## WHAT THE EXERCISE ASKS
Below are some records. How many of their lines contain the string "Para"? Give the number only.

=== Section Start ===

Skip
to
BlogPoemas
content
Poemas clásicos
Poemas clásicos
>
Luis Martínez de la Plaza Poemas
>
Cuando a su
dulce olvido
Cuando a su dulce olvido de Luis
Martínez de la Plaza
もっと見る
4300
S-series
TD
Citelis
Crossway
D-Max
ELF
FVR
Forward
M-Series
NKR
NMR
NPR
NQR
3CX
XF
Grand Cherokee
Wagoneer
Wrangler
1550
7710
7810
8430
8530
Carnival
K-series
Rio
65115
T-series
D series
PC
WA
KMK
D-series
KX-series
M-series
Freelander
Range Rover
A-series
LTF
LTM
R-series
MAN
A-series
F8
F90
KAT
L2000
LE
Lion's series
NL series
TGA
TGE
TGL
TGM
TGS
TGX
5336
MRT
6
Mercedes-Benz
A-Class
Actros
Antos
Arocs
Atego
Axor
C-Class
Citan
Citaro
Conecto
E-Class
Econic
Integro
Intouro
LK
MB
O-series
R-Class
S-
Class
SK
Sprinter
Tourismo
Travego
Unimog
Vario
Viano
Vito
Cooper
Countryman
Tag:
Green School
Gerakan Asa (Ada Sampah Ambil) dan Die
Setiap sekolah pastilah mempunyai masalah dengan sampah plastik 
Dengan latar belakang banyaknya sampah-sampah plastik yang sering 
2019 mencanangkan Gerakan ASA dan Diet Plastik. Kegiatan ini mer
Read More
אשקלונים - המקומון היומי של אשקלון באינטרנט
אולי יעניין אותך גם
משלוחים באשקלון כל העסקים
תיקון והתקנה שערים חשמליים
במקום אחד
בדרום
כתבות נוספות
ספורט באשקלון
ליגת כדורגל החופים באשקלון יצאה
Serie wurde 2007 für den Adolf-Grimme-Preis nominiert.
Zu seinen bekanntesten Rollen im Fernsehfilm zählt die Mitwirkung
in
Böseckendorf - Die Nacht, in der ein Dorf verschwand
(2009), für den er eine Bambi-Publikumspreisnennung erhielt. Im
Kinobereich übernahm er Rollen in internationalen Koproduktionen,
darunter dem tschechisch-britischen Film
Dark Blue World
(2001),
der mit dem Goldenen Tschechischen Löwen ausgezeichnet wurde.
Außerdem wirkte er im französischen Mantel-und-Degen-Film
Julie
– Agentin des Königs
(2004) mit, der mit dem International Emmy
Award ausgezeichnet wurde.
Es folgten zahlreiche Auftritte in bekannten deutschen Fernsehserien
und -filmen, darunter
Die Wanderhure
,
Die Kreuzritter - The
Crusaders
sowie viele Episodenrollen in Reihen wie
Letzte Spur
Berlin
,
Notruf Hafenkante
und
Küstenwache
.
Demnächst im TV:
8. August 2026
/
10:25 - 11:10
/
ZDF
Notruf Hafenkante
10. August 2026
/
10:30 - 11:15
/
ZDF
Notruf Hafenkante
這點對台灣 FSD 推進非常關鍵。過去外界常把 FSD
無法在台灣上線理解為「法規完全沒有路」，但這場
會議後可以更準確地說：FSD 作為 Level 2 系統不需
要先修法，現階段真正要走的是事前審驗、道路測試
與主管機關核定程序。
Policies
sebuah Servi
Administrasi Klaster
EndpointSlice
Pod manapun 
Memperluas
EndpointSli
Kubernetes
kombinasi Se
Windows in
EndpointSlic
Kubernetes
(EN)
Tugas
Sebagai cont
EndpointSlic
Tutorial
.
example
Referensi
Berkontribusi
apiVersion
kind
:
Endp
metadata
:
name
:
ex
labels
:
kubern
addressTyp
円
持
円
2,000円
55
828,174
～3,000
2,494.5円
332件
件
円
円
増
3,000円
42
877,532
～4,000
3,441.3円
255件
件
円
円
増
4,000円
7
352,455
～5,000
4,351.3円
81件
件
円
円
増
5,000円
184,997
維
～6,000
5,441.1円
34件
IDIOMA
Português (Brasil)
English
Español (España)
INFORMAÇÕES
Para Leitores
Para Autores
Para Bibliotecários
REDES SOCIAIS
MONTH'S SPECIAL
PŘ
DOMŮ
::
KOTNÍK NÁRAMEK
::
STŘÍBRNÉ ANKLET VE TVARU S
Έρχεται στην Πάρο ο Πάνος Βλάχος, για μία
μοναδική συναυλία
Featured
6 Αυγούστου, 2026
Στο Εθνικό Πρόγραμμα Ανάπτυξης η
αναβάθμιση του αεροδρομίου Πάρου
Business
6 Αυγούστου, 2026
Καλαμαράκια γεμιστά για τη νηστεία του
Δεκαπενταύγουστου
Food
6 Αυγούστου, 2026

=== Section End ===

## EXERCISE RESULT
3